> What to do:
(A) In the excerpt about utility models in pharma, which party did the PTAB reportedly designate as the "Senior Party" in the interference?
(B) Carry on the excerpt about utility models in pharma, starting after its final sentence.

*** Opening Excerpt to read ***

Forward Pharma asserted that its above ‘Utility Model’ precludes anyone from selling in Germany, without the Company’s consent, drugs with DMF as the sole active pharmaceutical ingredient for the treatment of MS at a daily dose of 480 mg.

With this lawsuit Forward Pharma did not seek to stop sales of Tecfidera® to MS patients, but rather sought damages for what the Company believes are Biogen Idec’s unlawful sales of Tecfidera® in Germany.

Although ‘Utility Models’ are registered without substantive examination, the Company reiterated its belief in the validity and enforceability of the said ‘Utility Model.’

Subsequently, on April 14, 2015 Forward Pharma A/S announced that an interference was declared by the Patent Trial and Appeal Board (PTAB) on April 13, 2015 between the Company’s patent application 11/576,871 (the “’871 patent application”) and Biogen’s issued patent 8,399,514 (the “’514 patent”).

The PTAB reportedly designated Forward Pharma A/S as the “Senior Party” in the interference based on the Company’s earlier patent application filing date.

Would ‘Utility Model’ be useful in pharma?

Utility Models (UM) are considered particularly suited for SMEs that make “minor” improvements to, and adaptations of, existing products. It is worth noting that UMs are primarily used for mechanical innovations.

However, in India, the ‘Utility Model’ concept in pharma would be directly conflicting with the intent and spirit of the section 3(d) of the Patents Act 2005 of the country, which clearly stipulates that mere discovery of a new form of a known substance which does not result in the enhancement of the known ‘clinical’ efficacy of that substance or the mere discovery of any new property or new use for a known substance or of the mere use of a known process, machine or apparatus unless such known process results in a new product or employs at least one new reactant, is not patentable.

Therefore, section 3(d) of the Indian Patents Act 2005, is considered as one of the most important safeguards against “evergreening” of patents, usually done through alleged “molecular manipulation or tweaking”, that delays entry of affordable generic equivalents, adversely impacting the public health interest.

In that sense, enactment of a new law granting protection to pharma ‘Utility Models’ in India could seriously jeopardize both short and long term health interests of the patients, in general.

*** Closing Excerpt to read ***
*** Opening Source information ***

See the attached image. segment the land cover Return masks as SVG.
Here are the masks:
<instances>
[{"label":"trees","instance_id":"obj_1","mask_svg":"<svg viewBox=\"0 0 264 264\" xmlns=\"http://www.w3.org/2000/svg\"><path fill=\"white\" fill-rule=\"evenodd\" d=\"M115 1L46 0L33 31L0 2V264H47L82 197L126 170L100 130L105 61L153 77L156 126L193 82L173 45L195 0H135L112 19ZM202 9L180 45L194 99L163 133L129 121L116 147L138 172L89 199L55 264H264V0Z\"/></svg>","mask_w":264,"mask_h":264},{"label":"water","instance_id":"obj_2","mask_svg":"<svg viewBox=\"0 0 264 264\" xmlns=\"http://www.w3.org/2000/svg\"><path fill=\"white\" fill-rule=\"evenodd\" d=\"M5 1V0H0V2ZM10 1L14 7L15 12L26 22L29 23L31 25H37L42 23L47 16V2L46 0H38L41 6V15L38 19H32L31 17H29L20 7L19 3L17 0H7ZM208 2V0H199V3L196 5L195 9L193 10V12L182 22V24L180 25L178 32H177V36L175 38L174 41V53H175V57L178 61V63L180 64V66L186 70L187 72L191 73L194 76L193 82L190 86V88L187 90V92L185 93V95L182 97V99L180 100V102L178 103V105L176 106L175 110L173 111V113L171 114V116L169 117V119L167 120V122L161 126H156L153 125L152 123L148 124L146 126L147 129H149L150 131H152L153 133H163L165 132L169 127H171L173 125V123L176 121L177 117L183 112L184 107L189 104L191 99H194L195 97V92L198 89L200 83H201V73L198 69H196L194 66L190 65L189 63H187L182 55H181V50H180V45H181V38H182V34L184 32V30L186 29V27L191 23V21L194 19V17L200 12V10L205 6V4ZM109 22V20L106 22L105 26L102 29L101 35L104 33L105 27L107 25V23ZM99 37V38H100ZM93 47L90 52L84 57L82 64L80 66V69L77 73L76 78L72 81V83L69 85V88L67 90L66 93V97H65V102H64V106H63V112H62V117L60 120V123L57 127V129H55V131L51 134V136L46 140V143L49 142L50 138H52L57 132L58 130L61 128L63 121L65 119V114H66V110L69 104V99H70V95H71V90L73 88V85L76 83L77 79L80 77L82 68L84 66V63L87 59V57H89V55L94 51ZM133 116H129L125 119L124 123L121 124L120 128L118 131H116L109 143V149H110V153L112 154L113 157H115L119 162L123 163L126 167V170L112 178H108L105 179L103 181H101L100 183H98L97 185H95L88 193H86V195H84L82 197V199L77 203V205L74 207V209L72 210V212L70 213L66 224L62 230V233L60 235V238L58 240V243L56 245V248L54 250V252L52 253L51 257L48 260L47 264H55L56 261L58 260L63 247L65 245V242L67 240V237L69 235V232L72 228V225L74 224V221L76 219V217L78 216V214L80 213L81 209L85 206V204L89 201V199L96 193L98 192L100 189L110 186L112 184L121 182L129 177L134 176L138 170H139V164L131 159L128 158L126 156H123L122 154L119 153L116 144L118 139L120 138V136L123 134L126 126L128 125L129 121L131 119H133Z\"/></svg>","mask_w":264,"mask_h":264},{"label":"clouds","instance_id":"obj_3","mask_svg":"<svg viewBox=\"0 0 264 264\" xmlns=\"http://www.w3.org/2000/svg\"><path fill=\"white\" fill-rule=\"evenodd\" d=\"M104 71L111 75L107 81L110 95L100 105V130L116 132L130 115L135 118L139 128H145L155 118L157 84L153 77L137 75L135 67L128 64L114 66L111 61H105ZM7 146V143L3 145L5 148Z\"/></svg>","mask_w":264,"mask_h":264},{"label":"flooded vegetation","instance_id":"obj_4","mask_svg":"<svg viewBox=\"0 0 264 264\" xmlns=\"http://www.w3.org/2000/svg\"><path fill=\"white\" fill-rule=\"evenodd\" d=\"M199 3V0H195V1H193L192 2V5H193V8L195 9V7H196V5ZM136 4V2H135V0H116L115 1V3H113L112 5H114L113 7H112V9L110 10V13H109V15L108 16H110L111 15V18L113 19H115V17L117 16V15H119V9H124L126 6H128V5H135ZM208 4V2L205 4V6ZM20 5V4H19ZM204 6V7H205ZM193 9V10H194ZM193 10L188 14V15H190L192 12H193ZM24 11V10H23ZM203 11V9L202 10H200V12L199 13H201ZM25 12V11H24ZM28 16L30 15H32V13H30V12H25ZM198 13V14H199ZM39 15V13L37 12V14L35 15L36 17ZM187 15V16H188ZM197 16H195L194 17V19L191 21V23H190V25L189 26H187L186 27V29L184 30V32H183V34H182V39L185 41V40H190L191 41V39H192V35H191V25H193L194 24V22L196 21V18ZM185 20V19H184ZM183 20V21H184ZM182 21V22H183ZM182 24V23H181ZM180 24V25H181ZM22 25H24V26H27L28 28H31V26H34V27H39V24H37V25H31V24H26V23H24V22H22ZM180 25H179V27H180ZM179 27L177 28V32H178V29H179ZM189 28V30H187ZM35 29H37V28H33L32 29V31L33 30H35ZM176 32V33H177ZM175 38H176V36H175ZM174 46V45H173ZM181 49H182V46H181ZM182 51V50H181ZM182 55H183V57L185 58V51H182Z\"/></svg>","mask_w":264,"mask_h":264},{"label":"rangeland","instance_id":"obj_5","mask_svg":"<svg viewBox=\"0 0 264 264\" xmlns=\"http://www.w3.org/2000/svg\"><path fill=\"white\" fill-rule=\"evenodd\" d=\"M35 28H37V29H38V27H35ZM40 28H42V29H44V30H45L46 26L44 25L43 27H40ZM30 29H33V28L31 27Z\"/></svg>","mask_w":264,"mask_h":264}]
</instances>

*** Closing Source information ***

> Exercise results:
(A) Forward Pharma A/S was designated the "Senior Party" because of its earlier patent application filing date.

(B)
This is primarily because, being denied of a 20 year product patent under section 3(d), the same company would then be eligible to apply and may also probably get a monopoly status for that molecule, though for a shorter term with ‘Utility Models’.It would obviously happen at the cost of quicker entry of equivalent affordable generics.

Conclusion: 

Considering all these, and having witnessed a serious allegation of a ‘Utility Model’ (which goes through no more than a liberal regulatory scrutiny) infringement, against a major patented pharma product that passed through the acid test of stringent and cost intensive regulatory requirements, it appears that ‘Utility Models’ need to be excluded, especially for pharmaceuticals in India.

This is purely for the sake of patients’ interest, at least on the following two counts:

  • All new/novel drugs, without any compromise whatsoever, should pass through the stringent acid test of the drug regulatory requirements for requisite efficacy, safety and quality standards.
  • ‘Evergreening’ of patents, under any garb, delaying entry of affordable equivalent cheaper generics, should not be encouraged in the country.

Thus, in my view, Indian Government should continue to remain firm with its bold stance on the relevance of section 3(d) of the Indian Patents Act. Any possibility of its dilution by a grant of market monopoly, though for a much shorter period, covering incremental innovations that do not conform to the country’s IP laws, must be openly discouraged with robust reasons.

In that sense, the flag raised by the DIPP on the intriguing recommendation of the IPR Policy ‘Think Tank’ for enacting new laws in India for ‘Utility Model’, appears to be pragmatic and far sighted, specifically in the context of pharmaceuticals.

By: Tapan J. Ray

Disclaimer: The views/opinions expressed in this article are entirely my own, written in my individual and personal capacity. I do not represent any other person or organization for this opinion.